A new study by the South African Reserve Bank (SARB) has revealed that South African banks are becoming increasingly hesitant to lend money, as the growing threat of extreme weather events has heightened the risk of loan defaults.
The SARB’s report released on Monday highlights how climate-related physical risks—such as floods, droughts, and storms—are directly impacting the financial sector.
According to the study, “climate-related risks, like any other financial risks, can translate into systemic risk,” as these events can cause significant damage to property and infrastructure. This damage, in turn, can lead to a rise in non-performing loans as “households and businesses struggle to repay debts after suffering economic losses.” The report noted.

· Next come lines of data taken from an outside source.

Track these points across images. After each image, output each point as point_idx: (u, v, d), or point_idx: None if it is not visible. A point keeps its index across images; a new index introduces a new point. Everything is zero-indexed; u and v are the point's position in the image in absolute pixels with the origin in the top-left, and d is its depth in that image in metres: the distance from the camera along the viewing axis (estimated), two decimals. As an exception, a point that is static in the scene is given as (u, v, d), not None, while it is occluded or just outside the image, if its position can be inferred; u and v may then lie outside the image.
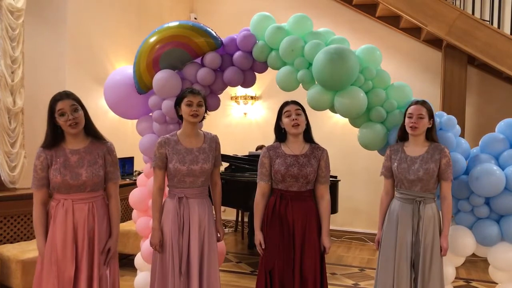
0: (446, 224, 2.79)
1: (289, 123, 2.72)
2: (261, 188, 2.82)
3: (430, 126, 2.78)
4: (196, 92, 2.72)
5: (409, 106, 2.80)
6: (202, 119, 2.80)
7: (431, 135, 2.81)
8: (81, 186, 2.46)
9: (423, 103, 2.77)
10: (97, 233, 2.49)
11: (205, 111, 2.78)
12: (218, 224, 2.86)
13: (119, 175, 2.67)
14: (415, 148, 2.80)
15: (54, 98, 2.44)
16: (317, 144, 2.84)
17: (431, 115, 2.76)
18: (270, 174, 2.79)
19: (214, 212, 2.87)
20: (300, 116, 2.72)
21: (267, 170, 2.79)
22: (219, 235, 2.86)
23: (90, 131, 2.54)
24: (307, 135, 2.82)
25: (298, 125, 2.71)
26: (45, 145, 2.46)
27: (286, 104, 2.79)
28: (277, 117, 2.83)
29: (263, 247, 2.73)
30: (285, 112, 2.75)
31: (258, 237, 2.77)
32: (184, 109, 2.68)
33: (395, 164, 2.81)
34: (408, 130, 2.76)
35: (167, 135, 2.79)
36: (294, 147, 2.78)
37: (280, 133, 2.83)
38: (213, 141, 2.81)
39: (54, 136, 2.46)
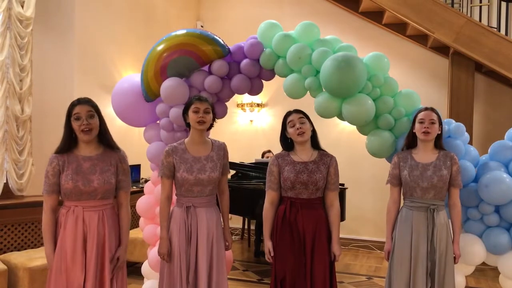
0: (457, 231, 2.77)
1: (294, 133, 2.71)
2: (270, 196, 2.80)
3: (439, 132, 2.77)
4: (204, 99, 2.71)
5: (419, 112, 2.79)
6: (210, 127, 2.78)
7: (439, 142, 2.80)
8: (92, 192, 2.46)
9: (432, 109, 2.78)
10: (108, 241, 2.48)
11: (213, 119, 2.76)
12: (226, 232, 2.84)
13: (130, 184, 2.66)
14: (425, 155, 2.77)
15: (72, 102, 2.48)
16: (325, 151, 2.83)
17: (440, 122, 2.76)
18: (279, 182, 2.77)
19: (222, 220, 2.86)
20: (304, 124, 2.71)
21: (275, 178, 2.77)
22: (227, 243, 2.84)
23: (104, 139, 2.54)
24: (314, 142, 2.81)
25: (304, 133, 2.71)
26: (58, 150, 2.47)
27: (288, 114, 2.78)
28: (281, 128, 2.82)
29: (272, 255, 2.72)
30: (289, 122, 2.75)
31: (268, 245, 2.75)
32: (191, 116, 2.67)
33: (405, 171, 2.77)
34: (421, 136, 2.73)
35: (175, 144, 2.76)
36: (303, 154, 2.77)
37: (287, 143, 2.82)
38: (221, 149, 2.79)
39: (69, 141, 2.47)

The central bank’s analysis found that banks’ credit risk exposure to companies and individuals vulnerable to climate-related events ranges from 30% to as high as 60%.
However, the SARB is now working to ensure the stability of the financial system in the face of escalating climate change impacts. The bank has introduced a Climate Risk Stress Test (CRST) to evaluate the resilience of banks to plausible long-term climate scenarios.

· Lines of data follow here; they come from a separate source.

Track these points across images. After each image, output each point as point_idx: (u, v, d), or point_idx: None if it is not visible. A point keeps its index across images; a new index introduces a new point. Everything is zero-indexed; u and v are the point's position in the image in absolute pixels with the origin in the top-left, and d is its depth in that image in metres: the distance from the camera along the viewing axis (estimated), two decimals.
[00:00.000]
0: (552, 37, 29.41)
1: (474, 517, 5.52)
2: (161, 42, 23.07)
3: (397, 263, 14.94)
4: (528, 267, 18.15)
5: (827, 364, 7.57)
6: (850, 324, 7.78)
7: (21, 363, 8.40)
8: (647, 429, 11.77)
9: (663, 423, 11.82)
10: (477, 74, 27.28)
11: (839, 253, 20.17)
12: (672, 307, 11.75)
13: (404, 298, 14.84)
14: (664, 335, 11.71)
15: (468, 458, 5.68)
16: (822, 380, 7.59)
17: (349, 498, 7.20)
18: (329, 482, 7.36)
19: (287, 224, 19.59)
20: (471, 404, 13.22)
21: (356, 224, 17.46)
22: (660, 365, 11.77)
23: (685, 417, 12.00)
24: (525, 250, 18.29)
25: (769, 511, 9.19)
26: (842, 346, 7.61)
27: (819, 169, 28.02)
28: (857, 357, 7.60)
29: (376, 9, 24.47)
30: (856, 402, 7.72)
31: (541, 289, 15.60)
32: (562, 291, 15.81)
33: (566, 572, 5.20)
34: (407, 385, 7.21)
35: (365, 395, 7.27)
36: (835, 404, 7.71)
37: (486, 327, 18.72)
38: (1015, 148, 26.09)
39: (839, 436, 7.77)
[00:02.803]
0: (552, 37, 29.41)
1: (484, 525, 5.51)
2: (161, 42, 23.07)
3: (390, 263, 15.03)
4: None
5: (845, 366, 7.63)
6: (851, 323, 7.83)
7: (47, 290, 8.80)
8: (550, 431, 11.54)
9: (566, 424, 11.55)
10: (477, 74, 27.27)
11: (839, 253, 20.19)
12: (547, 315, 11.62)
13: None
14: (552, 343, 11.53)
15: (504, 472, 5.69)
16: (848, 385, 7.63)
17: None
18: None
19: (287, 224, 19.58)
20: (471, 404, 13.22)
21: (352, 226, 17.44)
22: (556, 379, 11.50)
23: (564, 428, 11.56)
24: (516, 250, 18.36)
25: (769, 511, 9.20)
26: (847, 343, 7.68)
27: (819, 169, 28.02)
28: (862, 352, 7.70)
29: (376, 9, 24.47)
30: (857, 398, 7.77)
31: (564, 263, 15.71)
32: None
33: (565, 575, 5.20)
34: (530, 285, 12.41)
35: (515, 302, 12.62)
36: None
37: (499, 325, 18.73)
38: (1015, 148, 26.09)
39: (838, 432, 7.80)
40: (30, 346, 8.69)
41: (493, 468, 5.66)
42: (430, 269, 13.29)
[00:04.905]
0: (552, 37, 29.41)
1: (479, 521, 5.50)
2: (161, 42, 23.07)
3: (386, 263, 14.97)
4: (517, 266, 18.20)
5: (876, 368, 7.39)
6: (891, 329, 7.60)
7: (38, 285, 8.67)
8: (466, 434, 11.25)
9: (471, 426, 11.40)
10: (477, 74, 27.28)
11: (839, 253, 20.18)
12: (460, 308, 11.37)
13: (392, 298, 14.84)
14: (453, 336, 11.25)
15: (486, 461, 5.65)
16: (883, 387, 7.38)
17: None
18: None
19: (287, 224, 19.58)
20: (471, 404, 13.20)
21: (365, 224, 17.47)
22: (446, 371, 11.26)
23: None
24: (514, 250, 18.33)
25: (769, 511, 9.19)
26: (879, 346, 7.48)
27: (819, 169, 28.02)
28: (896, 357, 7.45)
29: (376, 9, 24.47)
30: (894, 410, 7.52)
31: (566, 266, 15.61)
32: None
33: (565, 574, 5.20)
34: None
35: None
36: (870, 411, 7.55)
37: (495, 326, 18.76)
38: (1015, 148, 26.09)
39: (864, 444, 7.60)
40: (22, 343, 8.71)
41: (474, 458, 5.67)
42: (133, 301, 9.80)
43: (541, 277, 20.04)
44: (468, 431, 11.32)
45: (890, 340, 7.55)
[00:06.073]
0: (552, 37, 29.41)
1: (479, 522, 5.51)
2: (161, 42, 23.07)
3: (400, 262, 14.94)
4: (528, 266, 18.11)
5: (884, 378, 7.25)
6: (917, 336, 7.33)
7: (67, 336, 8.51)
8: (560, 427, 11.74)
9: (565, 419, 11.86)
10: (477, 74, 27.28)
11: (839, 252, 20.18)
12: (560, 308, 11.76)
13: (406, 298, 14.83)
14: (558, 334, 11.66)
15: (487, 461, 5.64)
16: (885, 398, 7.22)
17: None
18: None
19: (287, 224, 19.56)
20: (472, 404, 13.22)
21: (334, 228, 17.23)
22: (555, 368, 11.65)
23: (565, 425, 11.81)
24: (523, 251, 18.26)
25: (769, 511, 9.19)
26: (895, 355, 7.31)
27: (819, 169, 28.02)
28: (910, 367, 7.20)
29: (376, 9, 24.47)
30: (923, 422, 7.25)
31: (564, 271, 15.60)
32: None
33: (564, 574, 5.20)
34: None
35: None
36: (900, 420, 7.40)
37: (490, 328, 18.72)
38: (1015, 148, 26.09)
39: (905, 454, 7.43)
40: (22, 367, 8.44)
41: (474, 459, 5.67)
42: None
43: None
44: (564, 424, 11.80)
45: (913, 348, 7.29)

The SARB’s deputy governor, Fundi Tshazibana, emphasized this focus, stating, “Where we are focused as central banks is to say there are risks that are associated with climate change, there are risks that are related to extreme weather events, there are risks related to deterioration in nature.”

Meanwhile, the study also warns that the tightening of lending standards could have broader implications for the South African economy, making it more difficult for certain sectors to secure financing and invest in new projects.